Considering these investments and external macroeconomic pressure on gross margin, operating margins are expected to be in the lower single digit range.
For the second half of its fiscal year, external macroeconomic factors are expected to continue to negatively affect gross margins and operating margins are expected to be in the low to mid range. Nautilus reiterated its expectation to reach 250,000 JRNY members by the end of FY22.

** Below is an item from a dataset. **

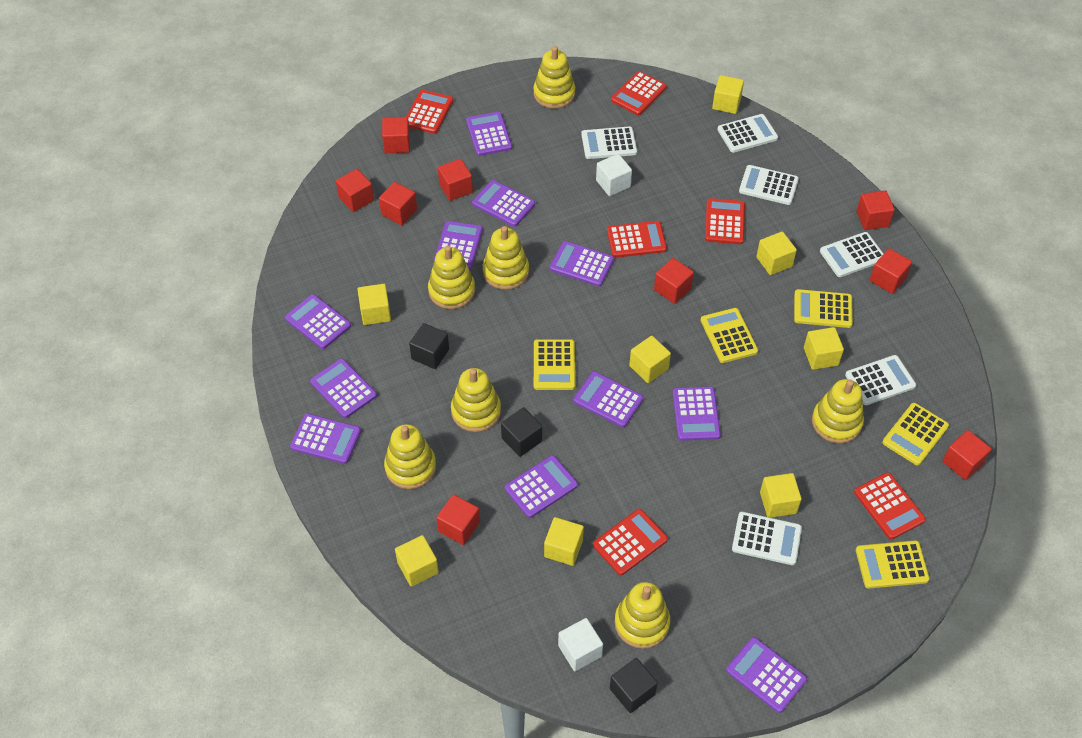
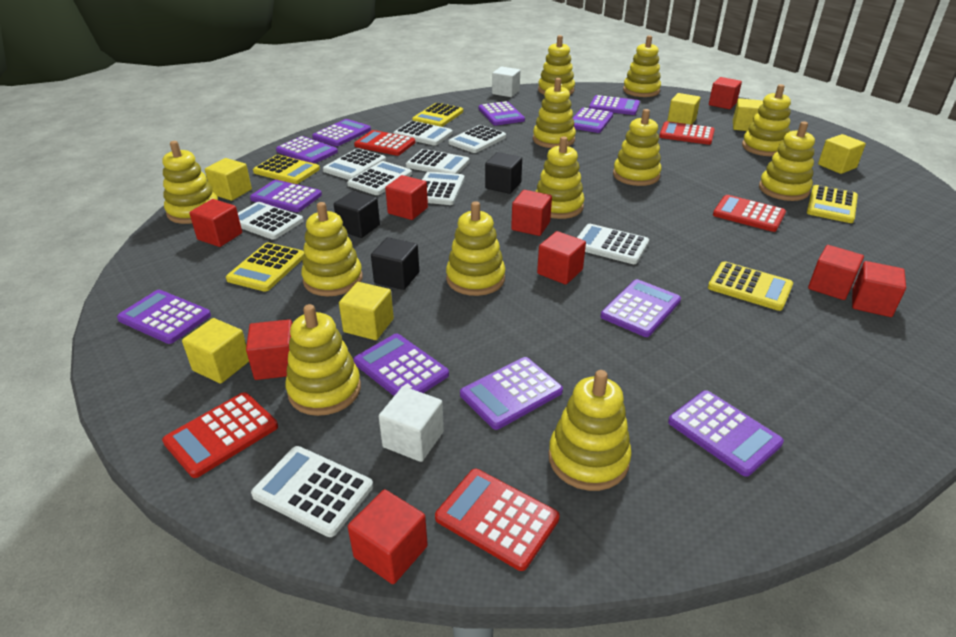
red calculator: [406,90,453,134] [593,509,668,575] [607,221,667,258] [611,71,667,115] [705,198,745,244] [854,472,926,540] = 6 -> [162,392,278,478] [354,130,415,156] [435,469,560,571] [659,121,715,145] [713,195,786,232] = 5
white calculator: [581,126,637,159] [717,114,778,153] [732,512,802,565] [739,165,799,205] [820,232,884,277] [845,355,916,405] = 6 -> [238,202,304,240] [251,446,373,537] [323,148,386,180] [347,161,412,195] [393,121,453,146] [406,149,469,174] [422,171,464,205] [448,125,506,153] [577,224,649,264] = 9
yellow cube: [357,284,391,325] [395,535,439,587] [544,517,584,566] [629,336,671,383] [712,75,744,114] [756,231,797,275] [760,473,802,518] [804,327,844,370] = 8 -> [182,318,249,384] [205,158,252,201] [339,282,394,340] [667,93,701,124] [733,98,763,131] [818,134,866,174] = 6
yellow stacking toy: [384,424,436,489] [428,245,475,309] [451,368,501,432] [483,226,529,290] [533,46,575,109] [614,582,670,649] [812,379,864,443] = 7 -> [162,141,218,224] [285,304,361,416] [301,202,363,296] [446,201,505,296] [533,78,576,148] [535,137,584,219] [538,35,575,95] [548,370,632,491] [613,109,662,186] [623,35,661,97] [742,84,791,156] [759,122,815,201] = 12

Longer-term, Nautilus reiterated that it believes short-term external pressures on gross margin are temporary and still expects to achieve sustainable operating margins above 15% by fiscal 2026 so as commodity prices stabilize and return closer to pre-pandemic and North Star levels. The strategy generates higher quality recurring revenue as Nautilus shifts from a product-focused hardware business to a consumer-focused digital business.